Ja das stimmt, also wird sich die Art der Musik auch nicht
grundlegend ändern. Der grundlegende Sound der Band ist jetzt eh schon
definiert.
Woher kommt diese
Vielfalt denn – denn wenn Du selbst sagst, Vancouver ist nicht der beste Ort
für diese Art von Musik – Du hast diese Band immerhin da gestartet!
Ja (lacht). Aber ich hatte auch schon immer diese vielen unterschiedlichen
Bands, die ich liebte. Ich habe klassischen Unterricht gehabt, seit ich 5 Jahre
alt war, aber in der High School hab ich in Punk und Metal Bands gespielt – und
seit dem habe ich einfach weiter gemacht, diese Unterschiede auszuleben, erst in
vielen verschiedenen Bands und schließlich in einer Band, in der ich das alles
verbinden konnte, was für mich der Traum war – und ist (lacht).
Könnte aber schwer
werden, damit den Lebensunterhalt zu verdienen, oder?

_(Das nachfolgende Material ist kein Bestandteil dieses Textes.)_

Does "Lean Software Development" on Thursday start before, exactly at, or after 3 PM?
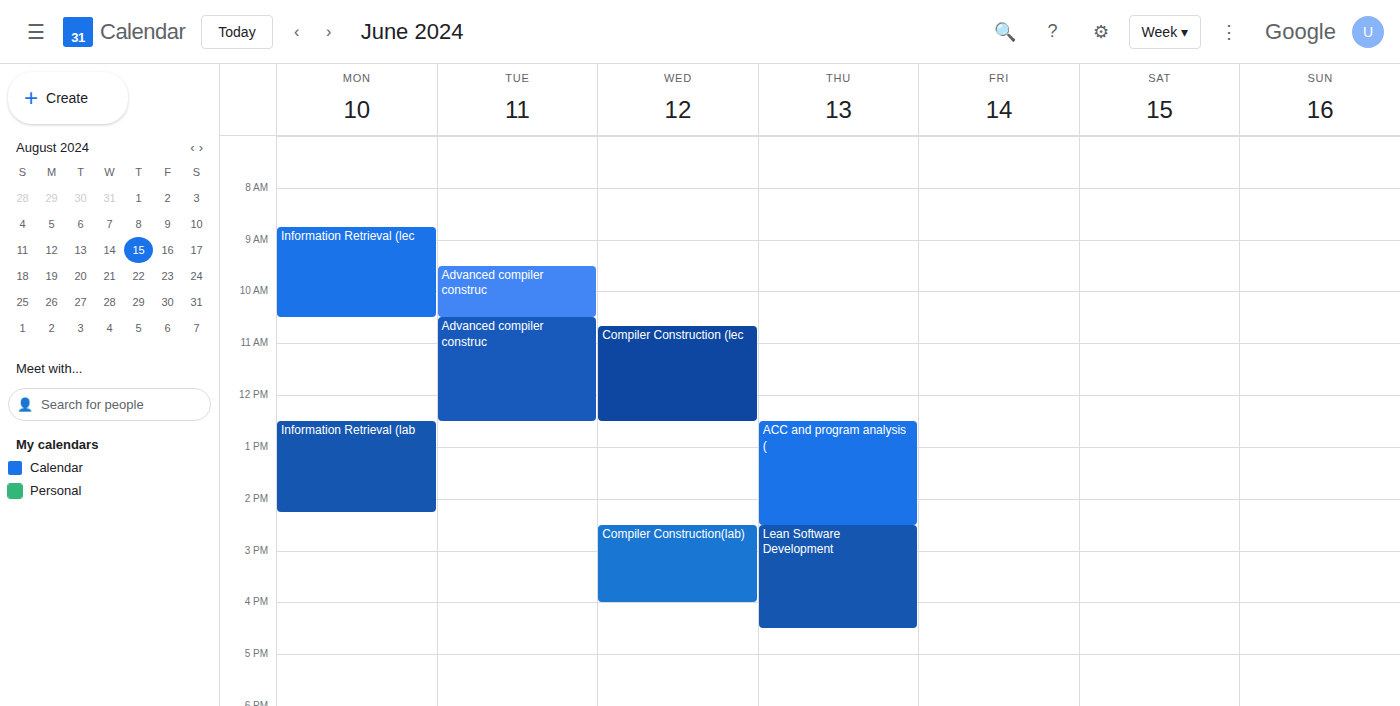
2:30 PM -- before 3 PM, 30 minutes above the 3 PM line.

Ja, möglich, aber wer kann das schon sagen? Sagt man das
nicht mit jeder Musik so, die es so noch nicht vorher gab? Ich sehe die
Möglichkeiten, ich sehe die Reaktionen, die wir bekommen. Die Leute, die uns
lieben, lieben uns wirklich, weil wir eben nicht einfach eine weitere Rockband
sind. Und es ist mir lieber, wenige Leute richtig zu berühren als viele nur so
halb.
Und The Mars Volta
dürften anfangs auch noch viele für unverdaubar gehalten haben…

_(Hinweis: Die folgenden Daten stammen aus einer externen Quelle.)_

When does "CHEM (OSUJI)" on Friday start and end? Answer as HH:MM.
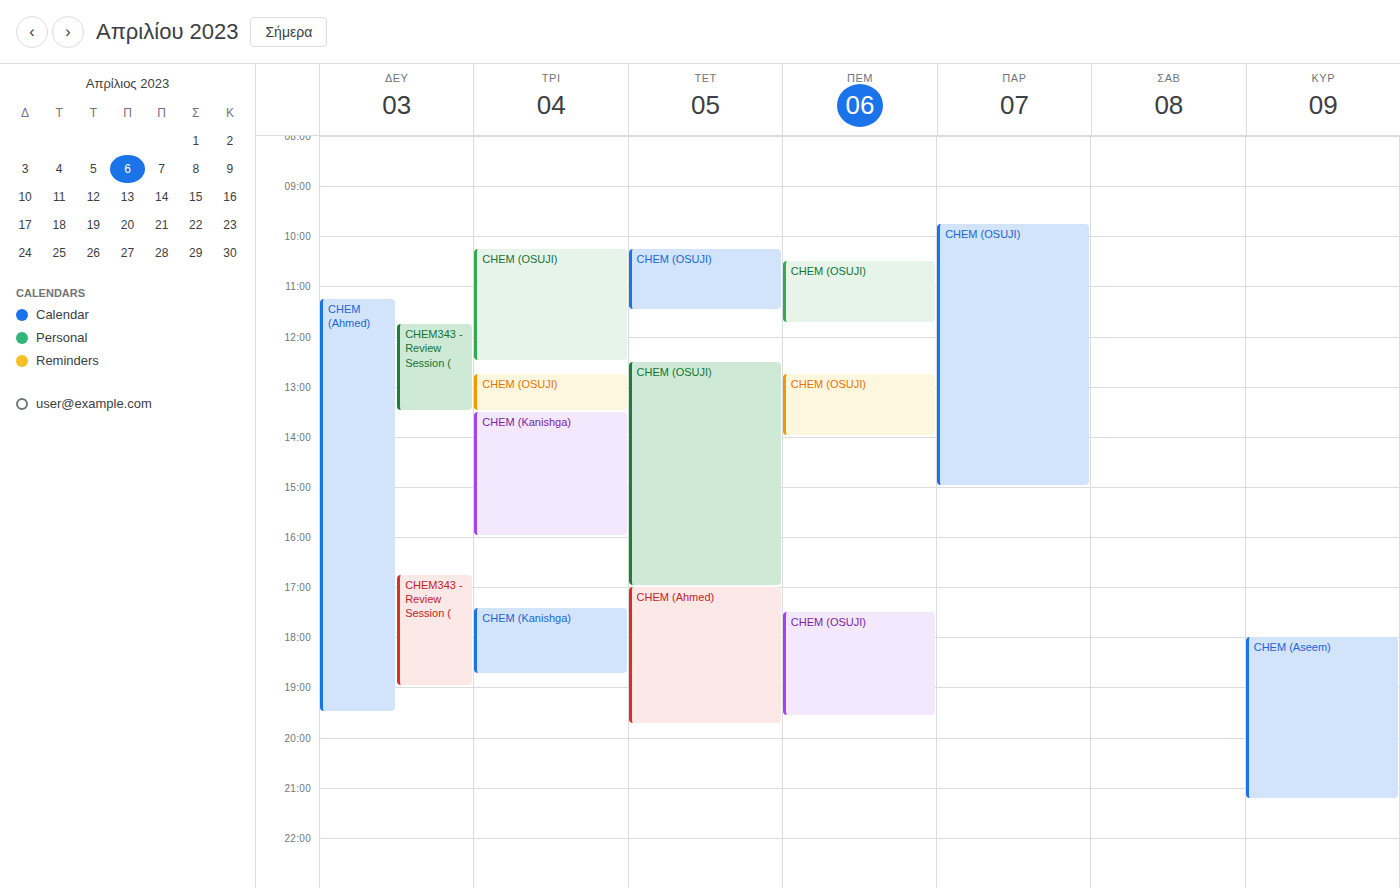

Ja, und hey, ich liebe The Mars Volta!
Hab ich gelesen. Noch
andere Bands, die Du sofort aufzählen würdest?
Ja, ich denke Muse sind schon geil, sie haben auch den
klassischen Touch. Und sie haben auch diese Eingängigkeit, die wir auch immer
versuchen, in unsere Songs reinzubringen. Und Mike Pattons Mr Bungle sind auch
sehr cool.
Was sind Eure Pläne
nun?
In erster Linie geht es jetzt ums Livespielen. Wir haben
gestern gerade in Nürnberg gespielt und die wenigen Leute, die da waren, waren
begeistert… der Tenor war, dass wenn sie gewusst hätten… dann hätten sie allen
Freunden Bescheid gesagt. Es wird also noch ein paar Extraschleifen brauchen,
um uns bekannt zu machen. Im Sommer haben wir schon zwei Festivals, ein
Prog-Festival in Litauen und eins in Marseille. Und da versuchen wir natürlich,
ein paar Gigs drumherum zu buchen.
Und wenn Ihr im Sommer
das neue Album aufnehmen wollt, dann plant ihr das alles in Eigenregie oder
sucht Ihr nach einem Label?
Nein, das wird eher auf Eigenvertrieb hinauslaufen. Wir
haben schon einen Produzenten, der unsere Musik mag und der uns produzieren
möchte. Diese Band war bislang immer in erster Linie aus Leuten, die das
machen, weil sie die Musik lieben, nicht weil wir sie so gut bezahlen… Es geht
um die Herausforderung. Und ein Label müsste schon das richtige sein, das
versteht, was wir machen und nicht versucht, uns zu formen. InsideOut hat uns
vor einer Weile mal gesagt, wir wären etwas schwer zu vermarkten…
Hmm, das Thema hatten wir ja schon. Und wie gesagt, durch
Eure Hooklines habt Ihr ja durchaus Punkte, an denen man sich festhalten kann.